• REQUIRED ACTIONS
a - Reproduce everything in the Kashmir article from "Shivam Vij शिवम्" down to "its own terms.".
b - List the three things the author of the Kashmir article says she was caught up in as a college student in 1990.
c - Pick up the article on unrest in the Kashmir Valley after its final sentence and carry it on.

• PASSAGE FOR REVIEW
*** Block opens ***

[Reader-list] Kashmiri identity and Indian neo-colonialism

Shivam Vij शिवम् विज् mail at shivamvij.com
Sun Aug 31 18:56:05 IST 2008


Summer of discontent

The unrest in the Valley reflects the Kashmiri desire to define its
collective identity on its own terms.

by ANANYA JAHANARA KABIR
http://www.hindu.com/mag/2008/08/31/stories/2008083150020100.htm

With the Kashmir Valley ablaze with curfews, funeral and memorandum
processions, CRPF firing, and sloganeering, there is one comment all
Kashmiris I know are making: "It's like the 1990s all over again". For
the rest of us beyond the Pir Panjal, it is not only like the 1990s —
it is actually worse. In 1990, I was a college student caught up in a
world of admissions abroad, parties in Calcutta, exams. The momentous
events during that period in Kashmir are only faintly etched in my
memory as a passing image on the TV screen, a fleeting black and white
photo in a newspaper. The young guns of the Azaadi movement back then
were my contemporaries, but our worlds could not have been more
different. That divergence always struck me retrospectively when I
talked to Kashmiris of my age group 15 years on, in the course of my
research in the Valley: What contrasting lives we led during our late
teens and early twenties!

*** Block closes ***

• DATASET EXTRACT
*** Block opens ***

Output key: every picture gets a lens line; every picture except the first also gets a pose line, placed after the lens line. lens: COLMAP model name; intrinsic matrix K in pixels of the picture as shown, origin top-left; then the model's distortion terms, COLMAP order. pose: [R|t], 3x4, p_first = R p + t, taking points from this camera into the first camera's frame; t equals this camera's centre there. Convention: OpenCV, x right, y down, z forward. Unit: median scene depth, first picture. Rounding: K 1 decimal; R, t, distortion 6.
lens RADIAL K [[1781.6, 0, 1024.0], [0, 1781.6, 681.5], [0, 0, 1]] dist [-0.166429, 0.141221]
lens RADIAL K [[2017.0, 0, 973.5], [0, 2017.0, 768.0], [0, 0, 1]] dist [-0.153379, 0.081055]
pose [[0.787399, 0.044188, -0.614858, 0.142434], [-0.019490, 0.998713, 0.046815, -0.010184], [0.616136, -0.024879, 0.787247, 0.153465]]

*** Block closes ***
*** Block opens ***

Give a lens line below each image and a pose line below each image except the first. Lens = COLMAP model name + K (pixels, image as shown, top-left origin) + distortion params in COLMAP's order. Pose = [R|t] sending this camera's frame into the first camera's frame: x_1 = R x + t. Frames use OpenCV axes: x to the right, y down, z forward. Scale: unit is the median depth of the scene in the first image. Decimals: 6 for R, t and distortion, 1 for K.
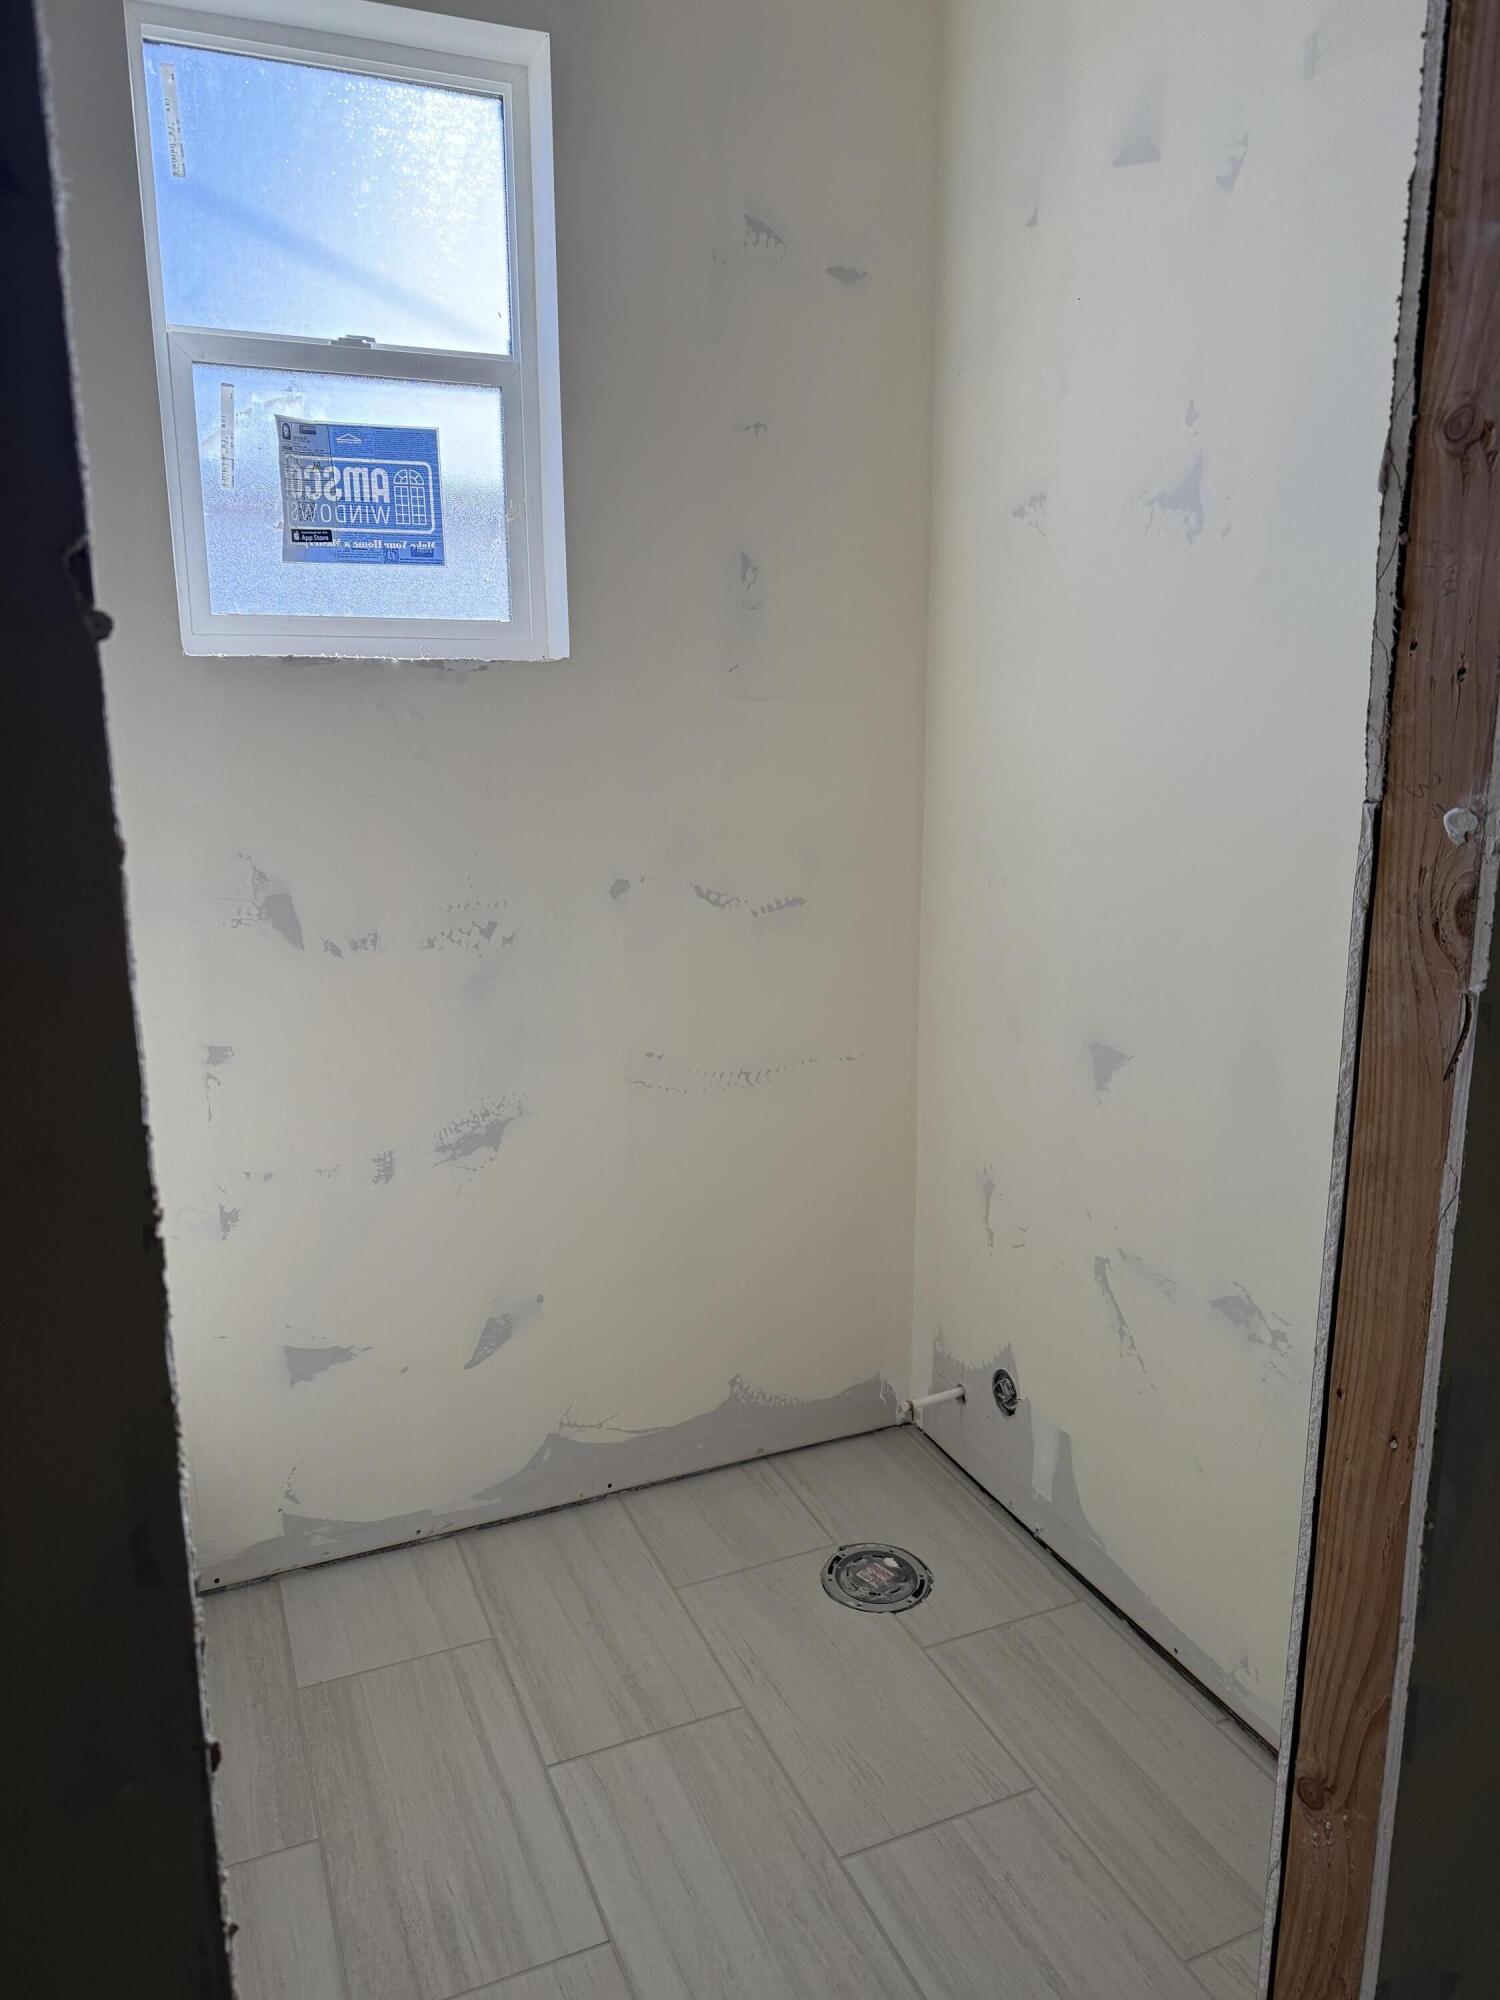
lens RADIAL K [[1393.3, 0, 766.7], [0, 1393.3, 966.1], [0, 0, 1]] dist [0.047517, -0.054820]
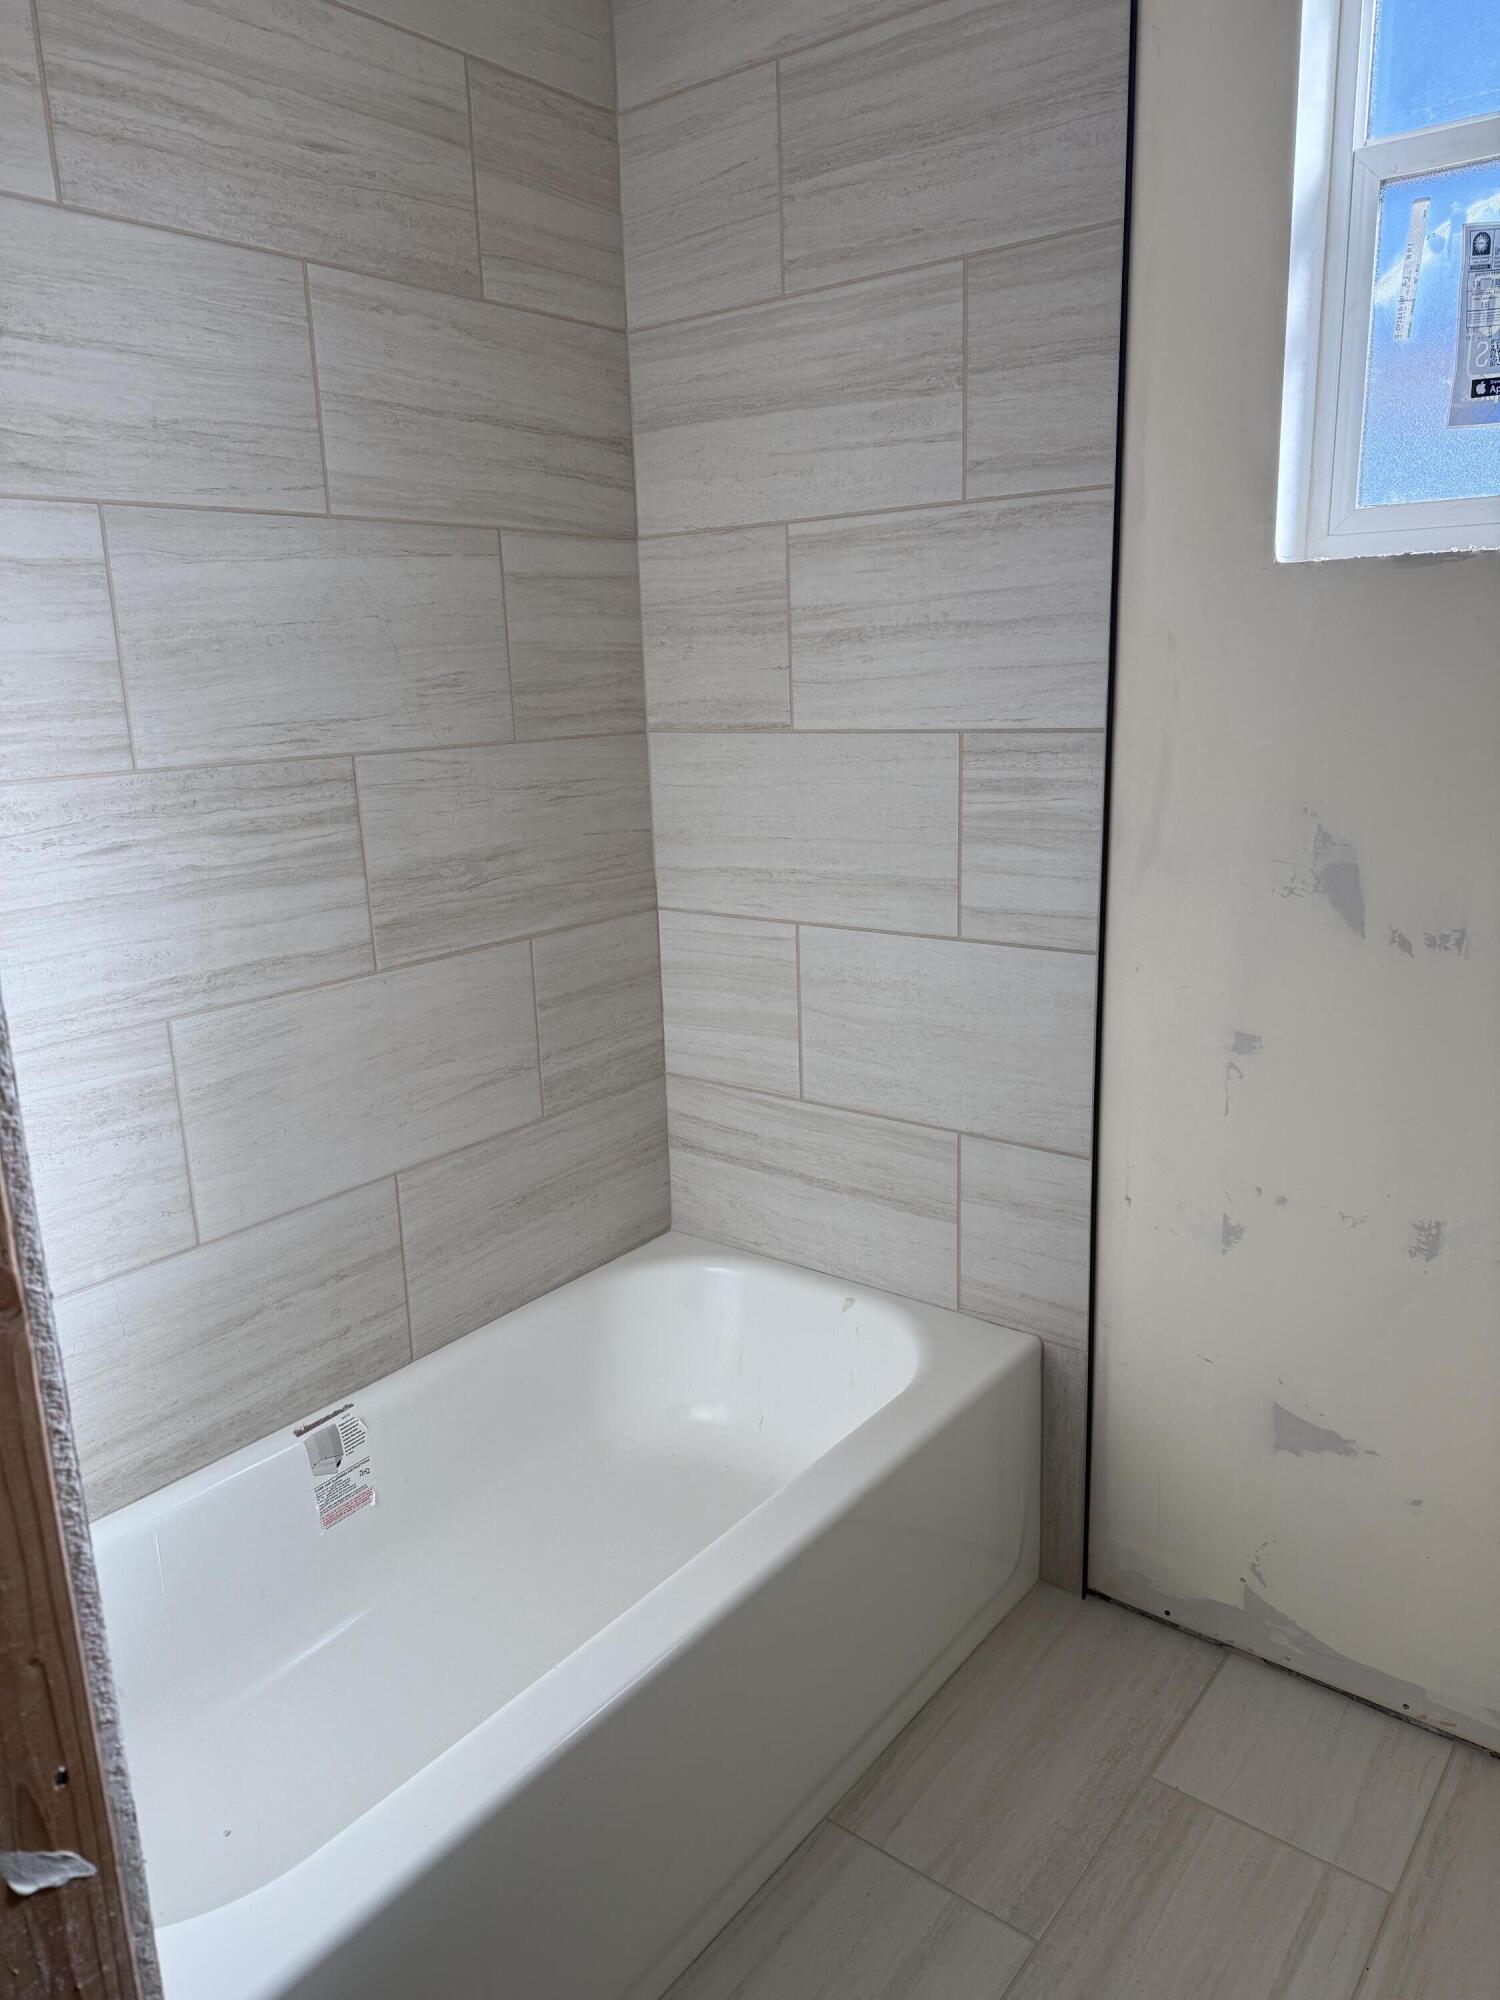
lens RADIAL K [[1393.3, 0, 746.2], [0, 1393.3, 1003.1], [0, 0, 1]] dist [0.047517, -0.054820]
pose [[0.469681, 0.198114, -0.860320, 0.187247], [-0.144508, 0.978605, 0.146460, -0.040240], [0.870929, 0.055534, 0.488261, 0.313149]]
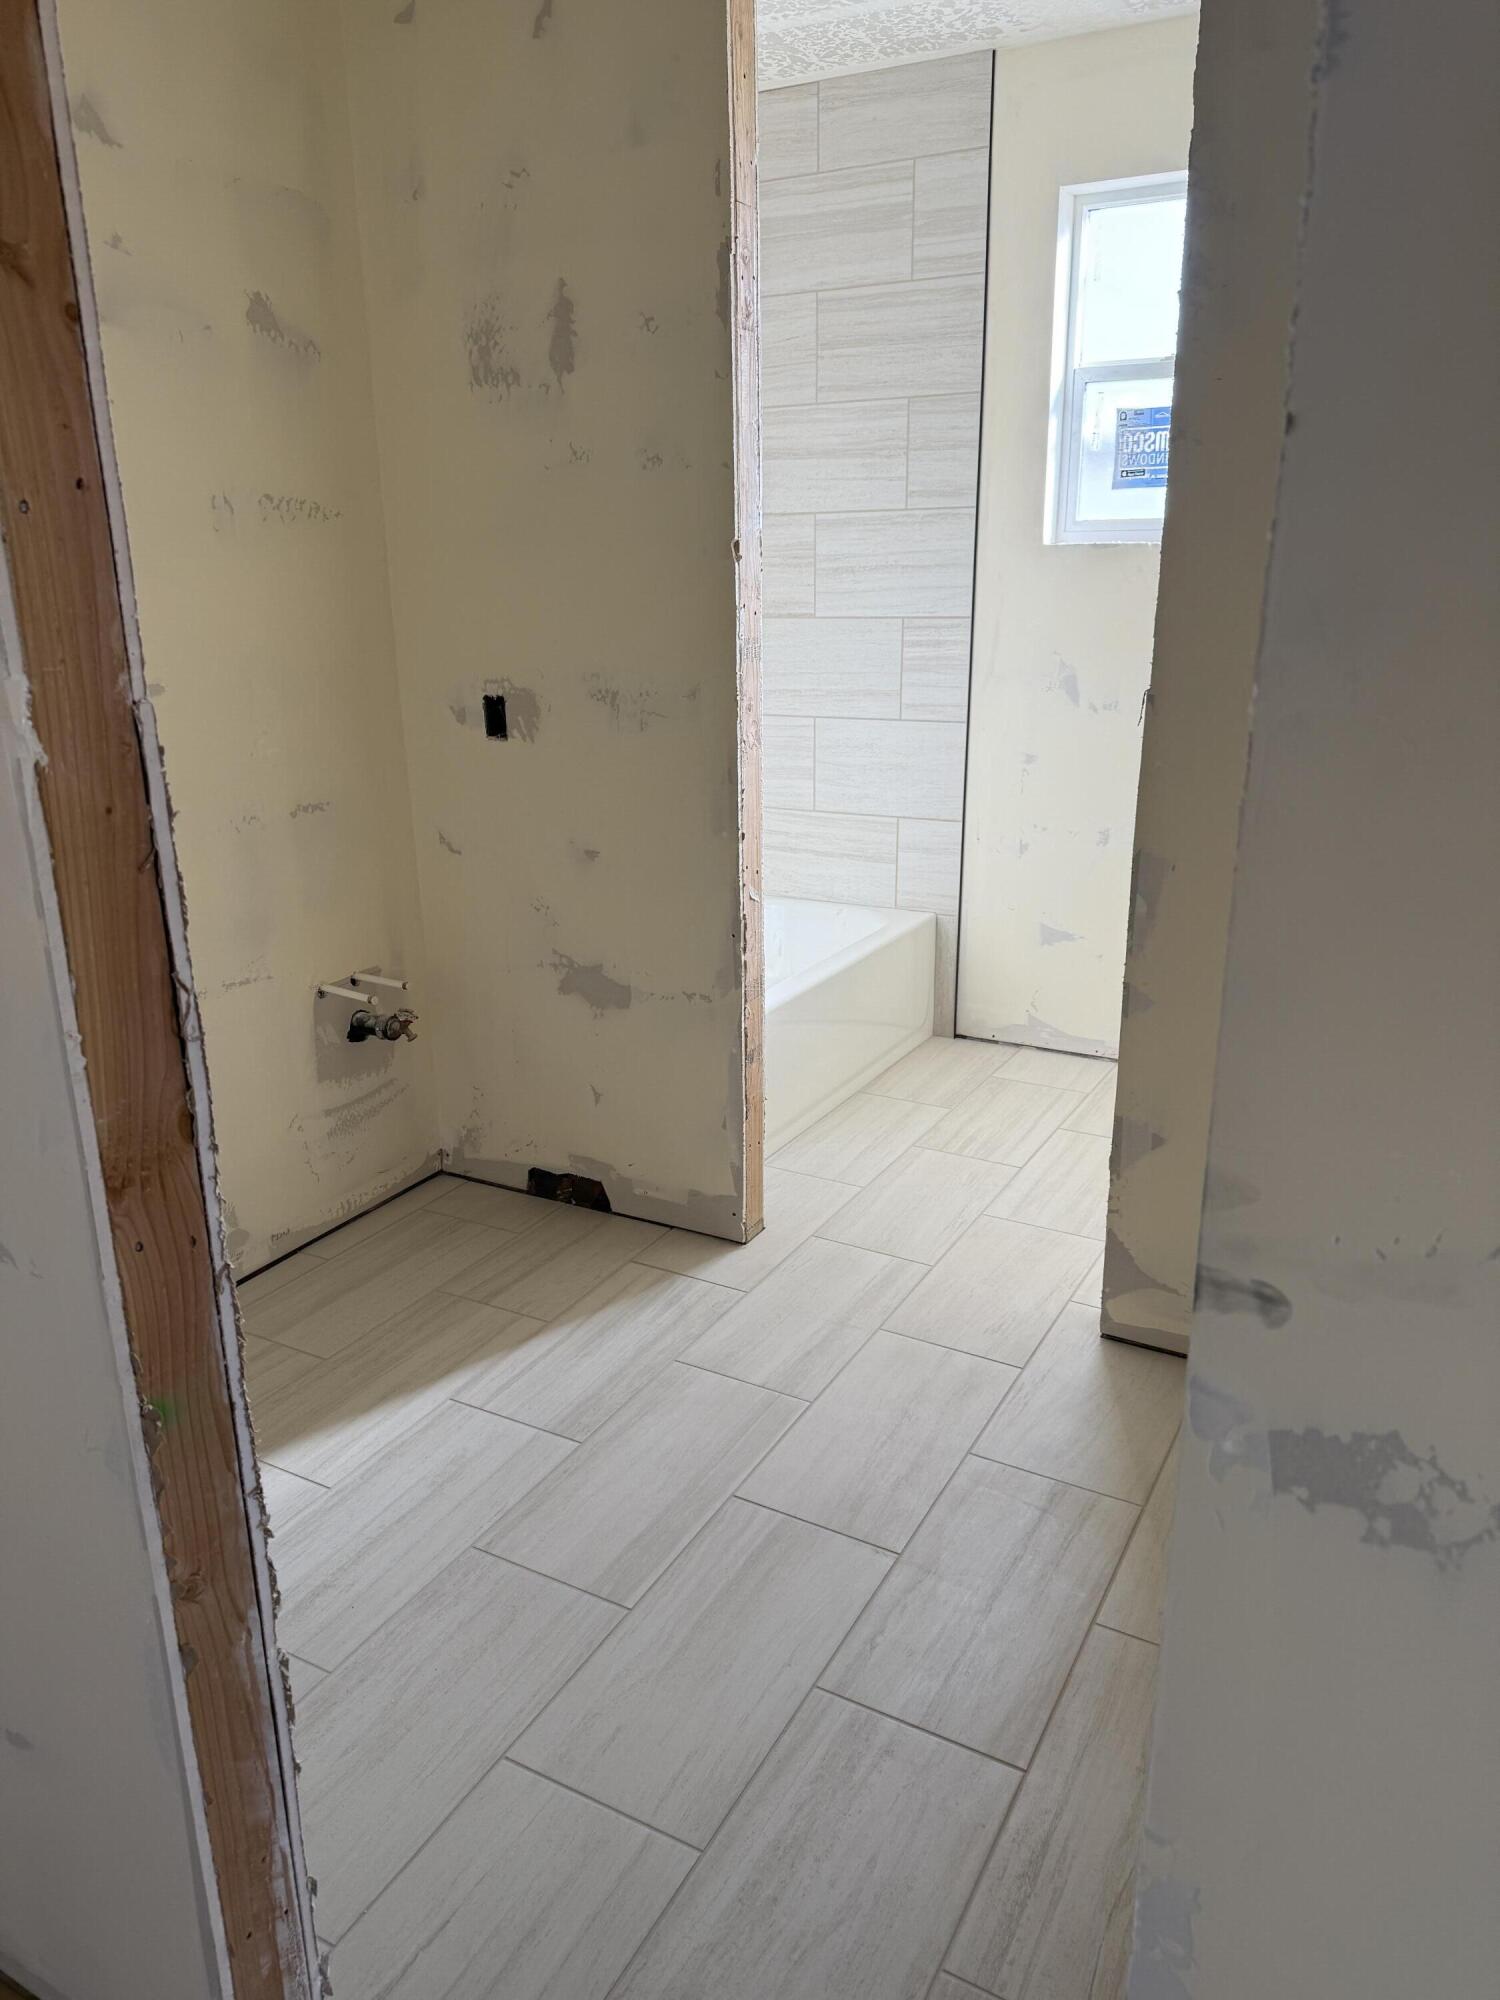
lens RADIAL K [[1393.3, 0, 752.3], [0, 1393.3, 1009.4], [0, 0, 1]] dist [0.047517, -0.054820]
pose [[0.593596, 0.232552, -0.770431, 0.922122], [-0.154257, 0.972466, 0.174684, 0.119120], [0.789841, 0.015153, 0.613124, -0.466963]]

*** Block closes ***

• ANSWERS TO THIS EXERCISE
a -
Shivam Vij शिवम् विज् mail at shivamvij.com
Sun Aug 31 18:56:05 IST 2008


Summer of discontent

The unrest in the Valley reflects the Kashmiri desire to define its
collective identity on its own terms.

b - admissions abroad, parties in Calcutta, exams

c -
The great divide

I have been ashamed of that gulf between metropolitan India and
Srinagar in the early 1990s. I excused it to technological determinism
of sorts: That was the eve of economic liberalisation and the cable TV
boom in India. It was the time before NDTV 24x7, before Internet,
blogging and YouTube. Could we help not knowing? Nearly two decades
have passed, and in the interim, India has changed considerably, as
have modes of communication across the world. The Valley's
administrative and infrastructural entanglement with the nation has
been tightened by the webs of pleasure and entertainment now thrown
across India and diasporic South Asian communities by the seductive
worlds of saas-bahu serials, reality TV, cheerleaders and the Twenty20
series... the list could go on. At the same time, while in the 1980s
young Kashmiris sought adventure by crossing the LOC and wielding the
Kalashnikov, their counterparts in the 2000s have courted the camera
for fame.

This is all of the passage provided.